Linear algebra has a bad reputation. The subject has a tough combination of fiddly computation and abstract reasoning, one that isn’t always taught well. STEM majors often have bitter memories of spending hours on row reduction and QR decomposition. But sometimes linear algebra can make your life much, much easier. One such situation is expressing the formula for computing linear regression coefficients.

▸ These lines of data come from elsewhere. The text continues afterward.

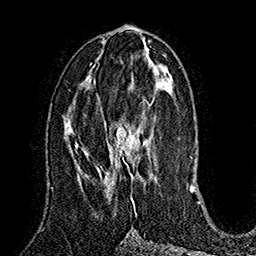
Breast MRI (dynamic contrast-enhanced), one axial slice; position 76 of 160 along the scan axis; cropped to one breast; dynamic contrast-enhanced series, time point 2 of 7 at this slice position (early post-contrast); 1.5 T; TE 2.8 ms, TR 5.4 ms; 1 mm slice thickness; 256 × 256 image matrix, field of view 180 × 180 mm. Female patient.
Annotated regions visible in this slice (semi-automatic segmentation, software-assisted and operator-edited):
- enhancing-tissue mask used for the functional tumour volume (all voxels passing the contrast-enhancement thresholds inside the analysis volume; usually the tumour): bounding box (x1, y1, x2, y2) in pixels: (84, 103, 152, 203)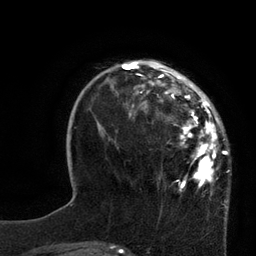
Breast MRI, one axial slice. Slice 24 of 80 in the series (ordered by position). Cropped to one breast. Dynamic contrast-enhanced series, time point 2 of 7 at this slice position (early post-contrast). 3 T. TE 2.1 ms, TR 4.4 ms. 256 × 256 image matrix. Female patient.
Annotated regions visible in this slice (semi-automatically segmented with operator editing):
- enhancing-tissue mask used for the functional tumour volume (all voxels passing the contrast-enhancement thresholds inside the analysis volume; usually the tumour): box from (x=113, y=62) to (x=228, y=202) px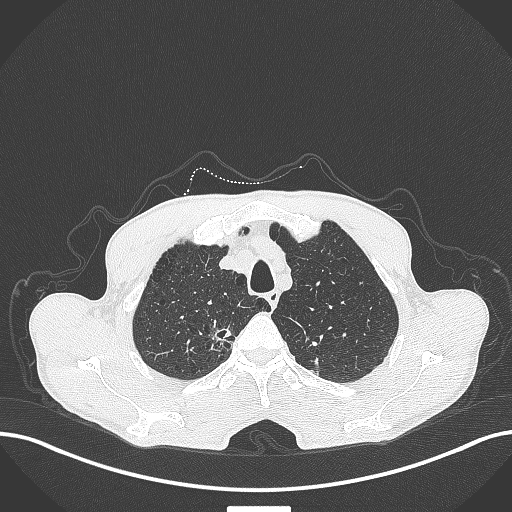
Chest CT, one axial slice. Slice 362 of 445 in the series (ordered by position). Reconstruction kernel B70f. 120 kVp. Lung window (W 1500 / L -600 HU). 1 mm slice thickness. 512 × 512 image matrix. Male patient, age 70 years. From the clinical record (not read from this slice): clinical TNM (as recorded): T1a N0 M0; histopathological grade: G1-2.
Outlined on this slice (rectangle marked by the reading radiologist):
- lung tumour (recorded histology: adenocarcinoma): bounding box [x1, y1, x2, y2] px = [210, 325, 236, 346]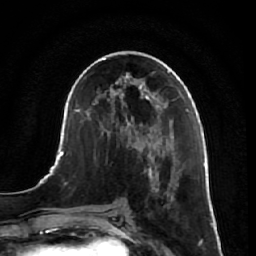
Breast MRI, one axial slice; cropped to one breast; dynamic contrast-enhanced series, time point 2 of 7 at this slice position (early post-contrast); 1.5 T; TE 2.5 ms, TR 5.4 ms; 2.5 mm slice thickness; 256 × 256 image matrix, field of view 170 × 170 mm. Female patient.
Structures marked on this image (semi-automatically segmented with operator editing):
- enhancing-tissue mask used for the functional tumour volume (all voxels passing the contrast-enhancement thresholds inside the analysis volume; usually the tumour): bounding box <143,159,192,256> (left, top, right, bottom; pixels)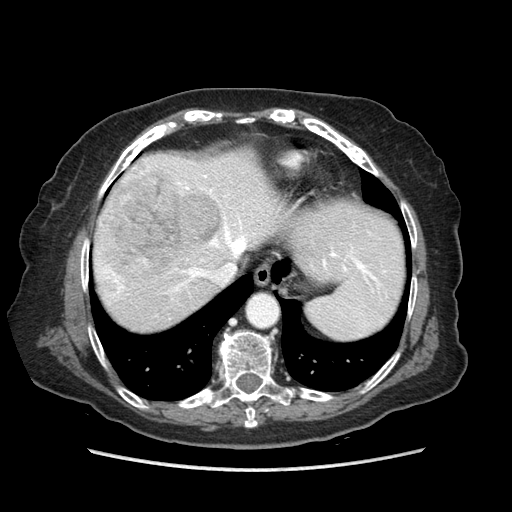
Contrast-enhanced abdominal CT (liver protocol), one axial slice; slice 69 of 89 in the series (ordered by position); reconstruction kernel STANDARD; soft-tissue window (W 400 / L 40 HU); 2.5 mm slice thickness; 512 × 512 image matrix. From the clinical record (not read from this slice): diagnosis: hepatocellular carcinoma (patient treated with transarterial chemoembolisation; whether this scan precedes or follows treatment is not stated here); TNM stage (as recorded): Stage-IIIA; Child-Pugh class: A; tumour nodularity: multinodular; tumour size: 11 cm.
Outlined on this slice (semi-automatic segmentation, software-assisted and operator-edited):
- abdominal aorta: bounding box (x1, y1, x2, y2) in pixels: (248, 295, 277, 326)
- liver parenchyma outside the tumour (the mass and vessels are separate outlines, so this box may not span the whole liver): (92, 152, 402, 330)
- mass: (97, 167, 219, 281)
- portal vein: (101, 175, 367, 293)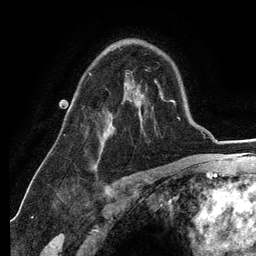
Breast MRI (dynamic contrast-enhanced), one axial slice; slice 83 of 134 in the series (ordered by position); cropped to one breast; dynamic contrast-enhanced series, time point 2 of 6 at this slice position (early post-contrast); 3 T; TE 2.8 ms, TR 7.3 ms; 256 × 256 image matrix. Female patient.
Structures marked on this image (semi-automatic segmentation, software-assisted and operator-edited):
- enhancing-tissue mask used for the functional tumour volume (all voxels passing the contrast-enhancement thresholds inside the analysis volume; usually the tumour): bounding box (x1, y1, x2, y2) in pixels: (89, 72, 138, 165)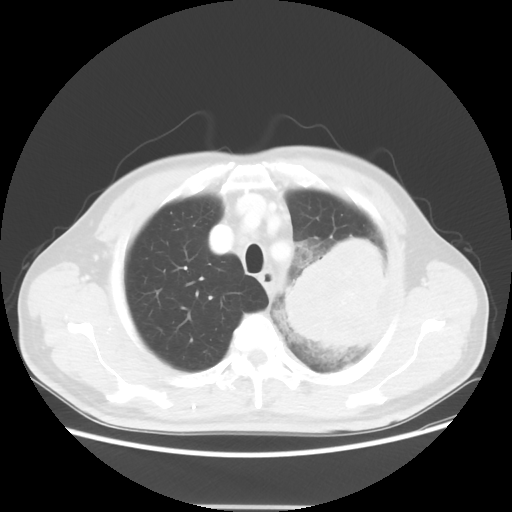
Chest CT, one axial slice. Position 45 of 53 along the scan axis. 100 kVp. Lung window (W 1500 / L -600 HU). 512 × 512 image matrix. Patient: male, 60 years. Case-level facts recorded for this patient, not image findings: clinical TNM (as recorded): T4 N1 M1a; histopathological grade: G3.
Annotated regions visible in this slice (bounding box drawn by a radiologist):
- lung tumour (recorded histology: large cell carcinoma): bounding box [x1, y1, x2, y2] px = [260, 212, 390, 370]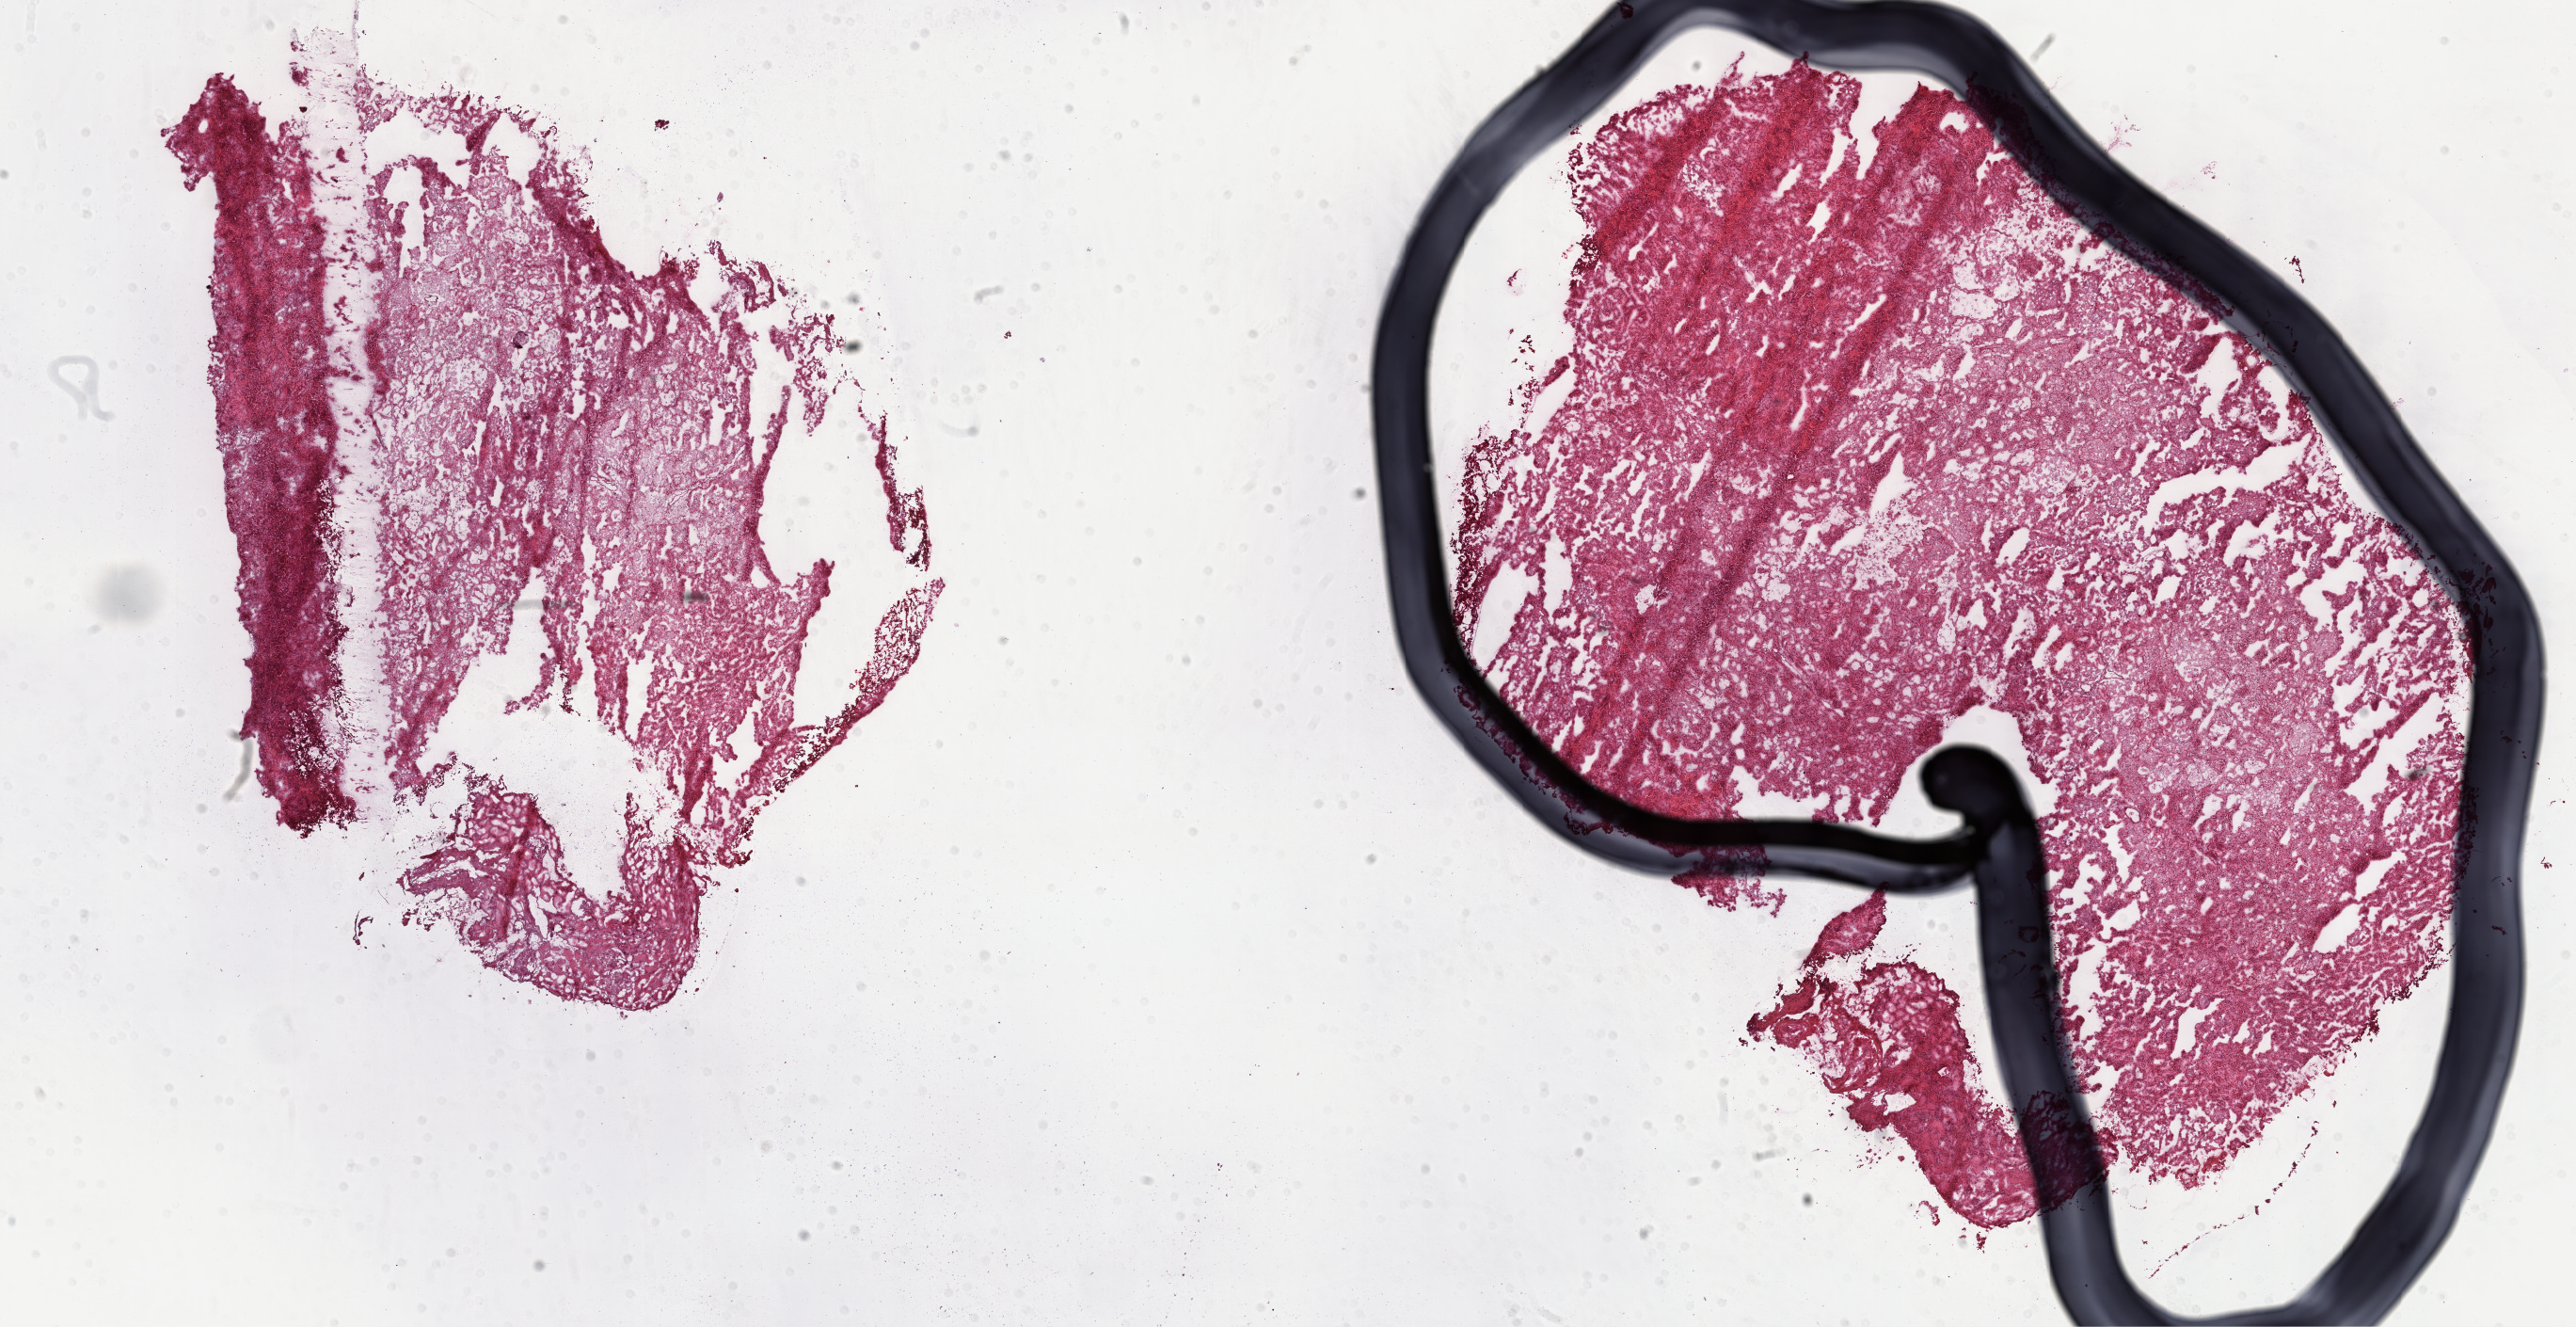
Digitized H&E-stained tissue section (whole slide) — shown as a low-resolution overview of the whole scanned area (about 22.1 x 11.4 mm, from a 40x scan); frozen section from the top of the tissue portion; kidney, primary tumour sample. Female patient; age at initial diagnosis 51 years. Pathologist review of this section (percent, as recorded): tumour cells 100%, tumour nuclei 70%.
Diagnosis: Papillary adenocarcinoma, NOS.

What does Linear Regression Actually Do?

Formally, ordinary least squares regression takes a data matrix $X$ and a response vector $Y$, and finds a vector of coefficients $\beta$ that minimize the equation $\sum_{i=1}^n (Y_i - \hat Y)^2$, where $\hat Y = X \beta$. This is called the sum of squared errors ($SSE$). It can also be viewed as the sum of the squares of the Euclidean distance between each response value $Y_i$ and the corresponding fitted value $\hat Y_i$. (Why squared distance instead of absolute value? See below). The individual errors are called residuals.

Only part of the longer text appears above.